Because our conclusion in this case is based upon what we perceive as a long standing pattern of legislative as opposed to judicial action in this area, we are not required to consider the other arguments advanced by defendant as alternative bases for affirming the trial court’s disposition of this case.2
The judgment of the trial court dismissing the plaintiff’s complaint is affirmed.
Pursuant to ORS 30.020 the action must be brought by the decedent’s personal representative. The spouse and children of the decedent are, however, the "real parties in interest.” Christensen v. Epley, 287 Or 539, 545, 601 P2d 1216 (1979). That action includes damages for pecuniary loss and for "loss of the society, companionship and services of the decedent; * * ORS 30.020(2)(d).

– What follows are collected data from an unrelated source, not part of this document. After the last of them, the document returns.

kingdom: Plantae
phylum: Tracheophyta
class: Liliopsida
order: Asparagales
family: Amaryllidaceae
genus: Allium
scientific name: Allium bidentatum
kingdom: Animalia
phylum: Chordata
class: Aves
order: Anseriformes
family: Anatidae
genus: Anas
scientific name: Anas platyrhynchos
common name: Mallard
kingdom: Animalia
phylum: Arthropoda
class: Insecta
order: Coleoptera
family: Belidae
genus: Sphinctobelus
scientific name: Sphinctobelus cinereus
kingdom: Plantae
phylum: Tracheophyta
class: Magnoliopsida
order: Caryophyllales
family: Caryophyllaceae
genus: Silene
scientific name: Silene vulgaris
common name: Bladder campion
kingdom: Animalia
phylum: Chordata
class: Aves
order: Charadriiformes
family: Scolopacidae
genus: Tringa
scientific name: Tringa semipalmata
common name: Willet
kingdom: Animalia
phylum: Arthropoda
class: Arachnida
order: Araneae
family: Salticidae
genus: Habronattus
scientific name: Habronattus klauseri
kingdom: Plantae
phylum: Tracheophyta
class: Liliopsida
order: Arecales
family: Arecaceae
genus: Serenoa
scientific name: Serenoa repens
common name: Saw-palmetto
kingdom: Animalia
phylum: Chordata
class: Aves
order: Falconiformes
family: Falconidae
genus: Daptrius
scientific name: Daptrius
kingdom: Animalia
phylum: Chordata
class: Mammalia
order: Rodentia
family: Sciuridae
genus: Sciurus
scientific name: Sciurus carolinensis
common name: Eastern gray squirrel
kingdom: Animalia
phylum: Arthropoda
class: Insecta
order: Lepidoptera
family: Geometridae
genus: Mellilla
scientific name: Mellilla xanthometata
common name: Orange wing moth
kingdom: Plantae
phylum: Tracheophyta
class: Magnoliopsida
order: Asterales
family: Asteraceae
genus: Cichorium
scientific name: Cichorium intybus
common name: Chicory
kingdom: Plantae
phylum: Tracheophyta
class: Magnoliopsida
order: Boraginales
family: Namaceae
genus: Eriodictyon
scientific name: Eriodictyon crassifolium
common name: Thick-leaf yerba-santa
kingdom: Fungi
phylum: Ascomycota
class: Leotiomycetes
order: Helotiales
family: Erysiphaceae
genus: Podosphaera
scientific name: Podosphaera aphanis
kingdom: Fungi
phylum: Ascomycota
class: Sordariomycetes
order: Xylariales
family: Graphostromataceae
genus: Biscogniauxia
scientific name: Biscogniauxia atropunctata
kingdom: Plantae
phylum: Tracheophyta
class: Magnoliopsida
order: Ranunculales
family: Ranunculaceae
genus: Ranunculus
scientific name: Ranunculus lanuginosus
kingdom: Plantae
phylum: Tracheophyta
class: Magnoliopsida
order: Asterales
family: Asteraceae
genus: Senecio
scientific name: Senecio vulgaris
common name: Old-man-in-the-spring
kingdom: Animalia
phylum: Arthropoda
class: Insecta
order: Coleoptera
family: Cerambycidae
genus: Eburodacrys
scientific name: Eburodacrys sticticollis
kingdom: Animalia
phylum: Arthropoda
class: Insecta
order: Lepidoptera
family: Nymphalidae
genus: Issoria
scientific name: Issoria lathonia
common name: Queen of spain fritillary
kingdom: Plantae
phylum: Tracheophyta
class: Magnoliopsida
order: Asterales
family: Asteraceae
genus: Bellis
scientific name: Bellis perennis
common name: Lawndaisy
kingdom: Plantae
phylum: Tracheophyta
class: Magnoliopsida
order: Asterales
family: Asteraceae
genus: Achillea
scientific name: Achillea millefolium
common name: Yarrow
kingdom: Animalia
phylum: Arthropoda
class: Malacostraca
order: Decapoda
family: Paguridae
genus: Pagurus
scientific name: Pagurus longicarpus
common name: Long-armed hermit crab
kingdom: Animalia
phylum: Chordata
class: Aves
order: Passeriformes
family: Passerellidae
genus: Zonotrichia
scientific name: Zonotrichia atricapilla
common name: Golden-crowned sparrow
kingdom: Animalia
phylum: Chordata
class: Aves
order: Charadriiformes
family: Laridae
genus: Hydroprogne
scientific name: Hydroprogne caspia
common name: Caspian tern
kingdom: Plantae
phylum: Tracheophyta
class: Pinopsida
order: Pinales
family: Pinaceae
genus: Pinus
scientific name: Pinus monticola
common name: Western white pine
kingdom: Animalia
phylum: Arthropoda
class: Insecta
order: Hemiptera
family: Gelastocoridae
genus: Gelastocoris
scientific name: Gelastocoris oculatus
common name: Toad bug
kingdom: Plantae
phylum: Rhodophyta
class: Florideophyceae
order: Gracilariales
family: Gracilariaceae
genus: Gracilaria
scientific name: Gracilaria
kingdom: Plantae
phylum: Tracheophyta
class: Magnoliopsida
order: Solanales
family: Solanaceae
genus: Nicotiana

The other bases, some or all of which might also be a proper basis for the trial court’s ruling, are: (1) Lack of legal entitlement, i.e., since children do not have the legal right to insist that their own parents give them companionship, society and affection, it would incongruous to permit an action against third parties for denying to the children that which they were not entitled to insist upon. See Burnette v. Wahl, supra. (2) Excessive costs of allowing such claims, i.e., a concern that the kind of damages sought here are difficult to limit both in terms of who may seek them and for whose loss they may be sought. (3) Practical difficulties, e.g., how severe must the injury be to the parent before it may be said to deprive a child of at least some of the companionship the child would have otherwise enjoyed with the parent?